What needs to be done: The records below must be returned exactly, with every picture left out.

Collected data:
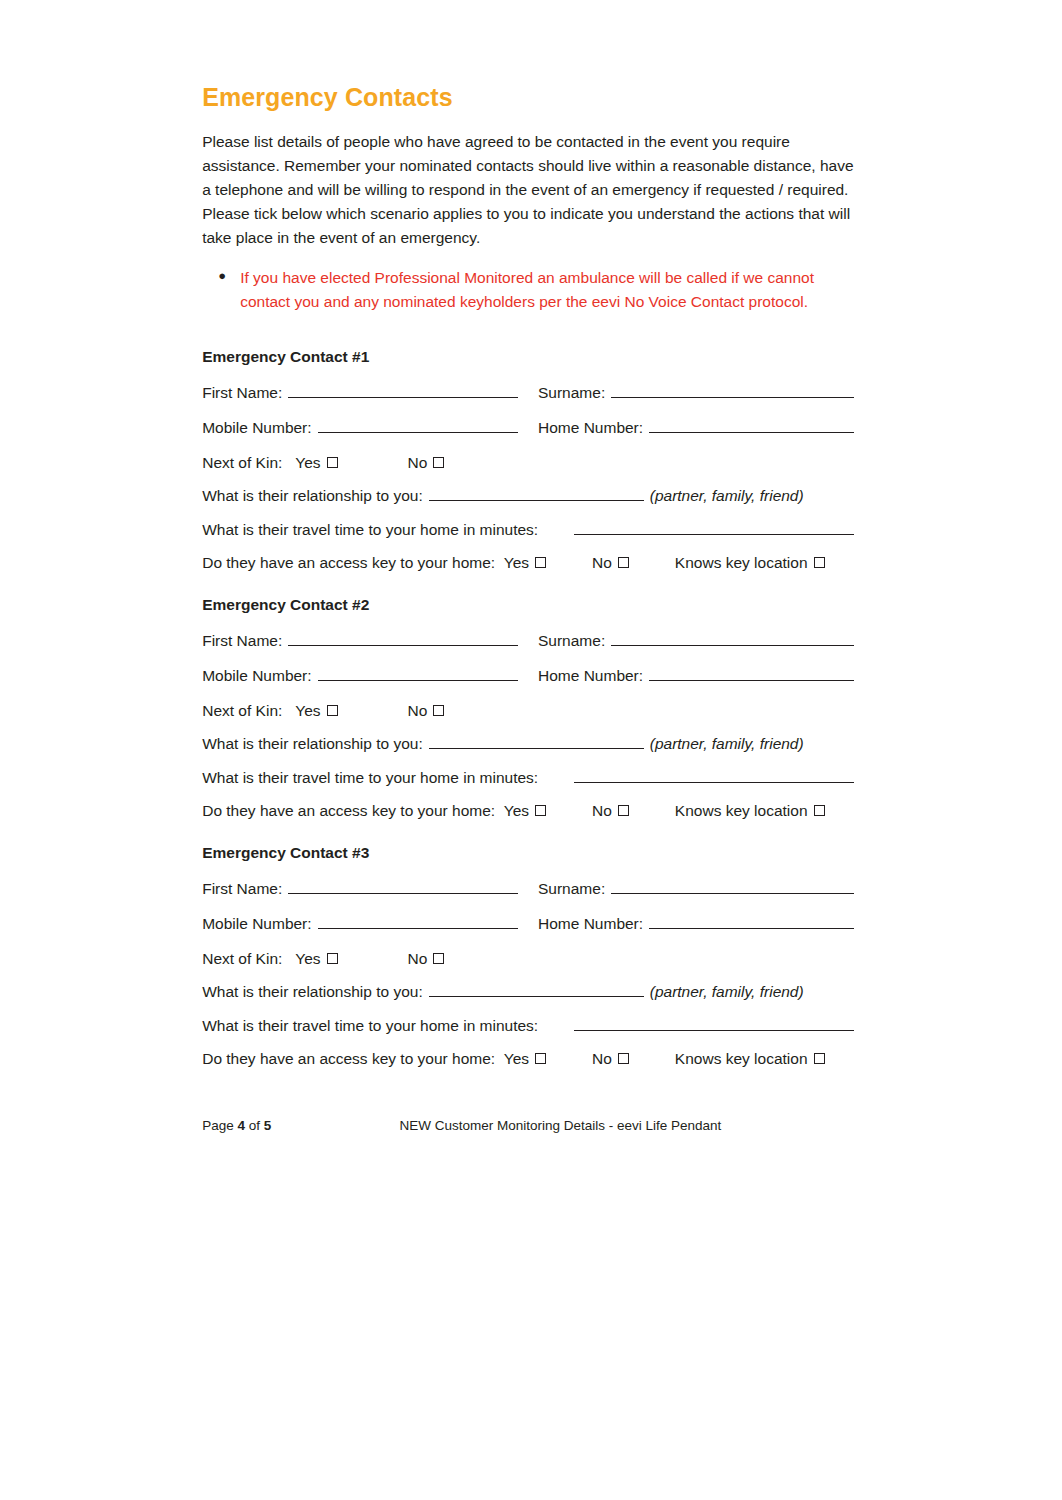Emergency Contacts
Please list details of people who have agreed to be contacted in the event you require assistance. Remember your nominated contacts should live within a reasonable distance, have a telephone and will be willing to respond in the event of an emergency if requested / required. Please tick below which scenario applies to you to indicate you understand the actions that will take place in the event of an emergency.
If you have elected Professional Monitored an ambulance will be called if we cannot contact you and any nominated keyholders per the eevi No Voice Contact protocol.
Emergency Contact #1
First Name:
Surname:
Mobile Number:
Home Number:
Next of Kin: Yes No
What is their relationship to you: (partner, family, friend)
What is their travel time to your home in minutes:
Do they have an access key to your home: Yes No Knows key location
Emergency Contact #2
First Name:
Surname:
Mobile Number:
Home Number:
Next of Kin: Yes No
What is their relationship to you: (partner, family, friend)
What is their travel time to your home in minutes:
Do they have an access key to your home: Yes No Knows key location
Emergency Contact #3
First Name:
Surname:
Mobile Number:
Home Number:
Next of Kin: Yes No
What is their relationship to you: (partner, family, friend)
What is their travel time to your home in minutes:
Do they have an access key to your home: Yes No Knows key location
Page 4 of 5
NEW Customer Monitoring Details - eevi Life Pendant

Task solution:
Emergency Contacts
Please list details of people who have agreed to be contacted in the event you require assistance. Remember your nominated contacts should live within a reasonable distance, have a telephone and will be willing to respond in the event of an emergency if requested / required. Please tick below which scenario applies to you to indicate you understand the actions that will take place in the event of an emergency.
If you have elected Professional Monitored an ambulance will be called if we cannot contact you and any nominated keyholders per the eevi No Voice Contact protocol.
Emergency Contact #1
First Name:
Surname:
Mobile Number:
Home Number:
Next of Kin: Yes No
What is their relationship to you: (partner, family, friend)
What is their travel time to your home in minutes:
Do they have an access key to your home: Yes No Knows key location
Emergency Contact #2
First Name:
Surname:
Mobile Number:
Home Number:
Next of Kin: Yes No
What is their relationship to you: (partner, family, friend)
What is their travel time to your home in minutes:
Do they have an access key to your home: Yes No Knows key location
Emergency Contact #3
First Name:
Surname:
Mobile Number:
Home Number:
Next of Kin: Yes No
What is their relationship to you: (partner, family, friend)
What is their travel time to your home in minutes:
Do they have an access key to your home: Yes No Knows key location
Page 4 of 5
NEW Customer Monitoring Details - eevi Life Pendant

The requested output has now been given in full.